Airlines are filling more seats these days as executive recruiters scurry around searching for a new president to straighten out a railroad--Amtrak, to be precise.
Amtrak’s board is replacing David Gunn, the president they "discharged" in November for resisting reforms. I’ve confirmed that one tough cookie, "Chainsaw Al" Dunlap, isn’t being considered even though he could restructure Amtrak faster than the Acela Express can travel from Washington to Boston.
I want to help Amtrak. I hereby nominate the following candidates for the job, listed in reverse order of priority based on their probable performance.
10. Vincent D’Onofrio: The actor, who plays Detective Robert "Bobby" Goren on Law and Order, will clean up New York’s Penn Station. He will teach Amtrak police officers to emulate his exaggerated gestures, guaranteed to scare panhandlers away.

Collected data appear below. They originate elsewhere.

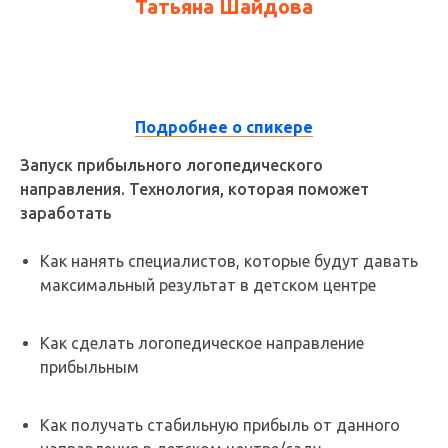
Татьяна Шайдова
10:45 - 11:25
Подробнее о спикере
Запуск прибыльного логопедического
направления. Технология, которая поможет
заработать
Как нанять специалистов, которые будут давать
максимальный результат в детском центре
Как сделать логопедическое направление
прибыльным
Как получать стабильную прибыль от данного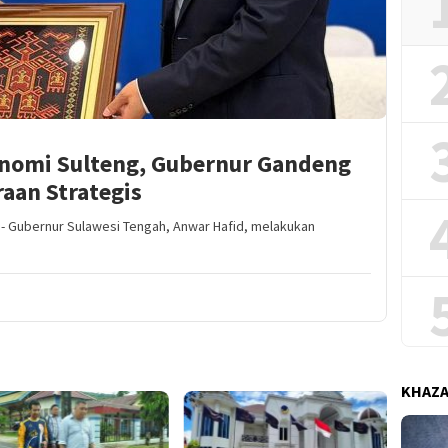
onomi Sulteng, Gubernur Gandeng
aan Strategis
 Gubernur Sulawesi Tengah, Anwar Hafid, melakukan
KHAZ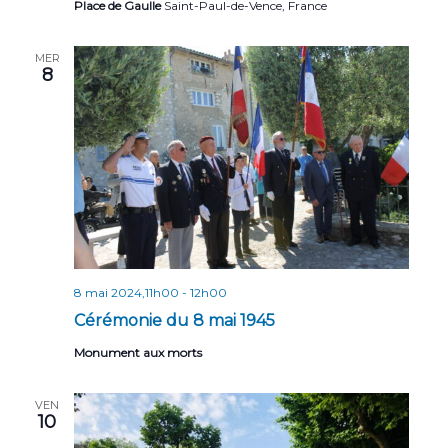
Place de Gaulle
Saint-Paul-de-Vence, France
MER
8
8 mai 2024,11h00
-
12h00
Cérémonie du 8 mai 1945
Monument aux morts
VEN
10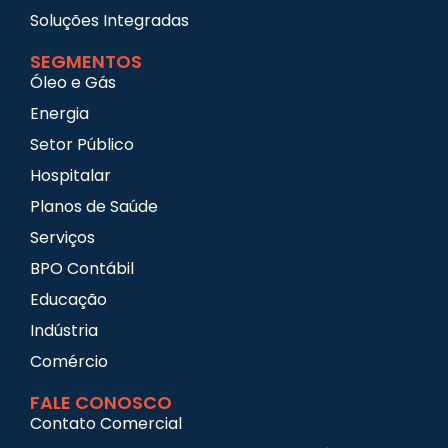
Soluções Integradas
SEGMENTOS
Óleo e Gás
Energia
Setor Público
Hospitalar
Planos de Saúde
Serviços
BPO Contábil
Educação
Indústria
Comércio
FALE CONOSCO
Contato Comercial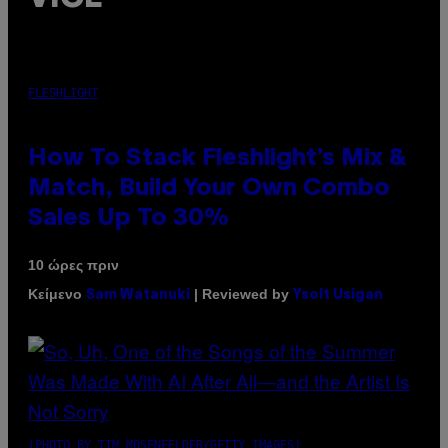
FLESHLIGHT
How To Stack Fleshlight’s Mix &
Match, Build Your Own Combo
Sales Up To 30%
10 ώρες πριν
Κείμενο
| Reviewed by
Sam Watanuki
Ysolt Usigan
(PHOTO BY TIM MOSENFELDER/GETTY IMAGES)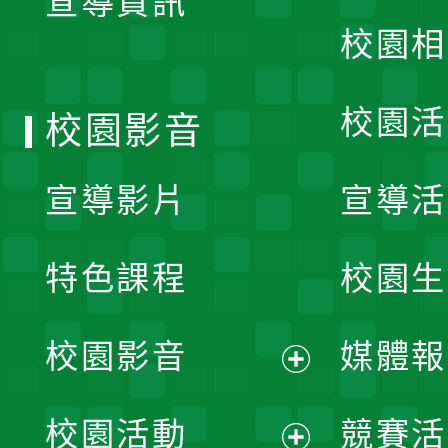
宣導資訊
選
校園相
單
校園活
校園影音
宣導影片
宣導活
特色課程
校園生
校園影音
媒體報
展
校園活動
競賽活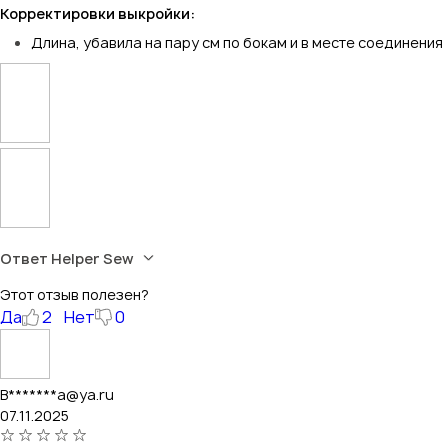
Корректировки выкройки:
Длина, убавила на пару см по бокам и в месте соединения
Ответ Helper Sew
Этот отзыв полезен?
Да
2
Нет
0
B*******a@ya.ru
07.11.2025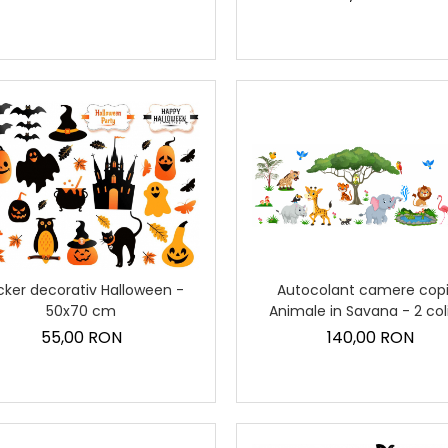
Autocolant camere copi
cker decorativ Halloween -
Animale in Savana - 2 col
50x70 cm
60x90 cm
140,00 RON
55,00 RON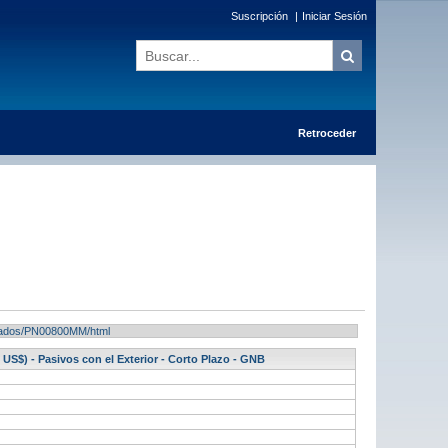
Suscripción
|
Iniciar Sesión
Retroceder
ultados/PN00800MM/html
 US$) - Pasivos con el Exterior - Corto Plazo - GNB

9. Kenneth Lay: Enron’s former chairman finally recognizes "funny" bookkeeping. Amtrak’s future annual reports won’t resemble last year’s, which didn’t use the word “subsidy” once although Amtrak received $1 billion in, um, subsidies.
8. Zig Zigler: Hooray for this motivational speaker, who said, "The world’s most deadly disease is ‘hardening of the attitudes.’" He will end Amtrak’s zeal in preserving 1950s-style long-distance trains by telling them that--surprise!--it’s no longer the 1950s.
7. Steve Irwin: This Australian adventurer has survived encounters with crocodiles, lions, and poisonous snakes. He can embarrass politicians and their pork-barrel spending by bringing pigs onto the Senate floor during Amtrak budget debates.
6. Ann Coulter: She will tutor executives in demographics by discouraging running half-empty trains in sparsely populated areas. ("There aren’t many customers where there aren’t many people.") And let’s just see "tough union guys" negotiate with this woman.
5. Chris Sullivan: The Outback Steakhouse chairman will end Amtrak’s food-and-beverage practices that lose $2 for every $1 in revenue. His skills come from being accountable to shareholders, a pesky bunch Amtrak doesn’t have to worry about.
4. Donald Trump: The New York real estate mogul repaired Central Park’s ice skating rink much faster than the city could. He will reverse Amtrak's excessive delays in upgrading the Manhattan rail tunnels by giving the job to an apprentice.
3. Jimmy Carter: As U.S. President, he killed several useless long-distance Amtrak routes. He can confide to President Bush his secret about how he did that without Democrats calling him bad names. Then he could kill more useless routes.
2. Jay Leno: He once asked, "Did you hear that Amtrak’s on the Internet now? Boy, if you thought your computer crashed before...." He will demand, "Look, I want the computers fixed. And no more pop-up ads for ‘Conductors Gone Wild’ either."
1. Bill O’Reilly: The host of The Factor on Fox News will declare headquarters a "no-spin zone." Stunned Amtrak executives will finally admit they "almost never" ride trains. Instead they fly, drive RVs, or take the Greyhound bus.
Amtrak’s board appoints the president. Hence, unlike Judge Samuel Alito’s nomination to the Supreme Court, candidates will be spared a Senate confirmation hearing. This disappoints those who want to say what no prior Amtrak president has ever said--"Let’s treat taxpayers with respect by lowering subsidies."
Joseph Vranich is the author of End of the Line.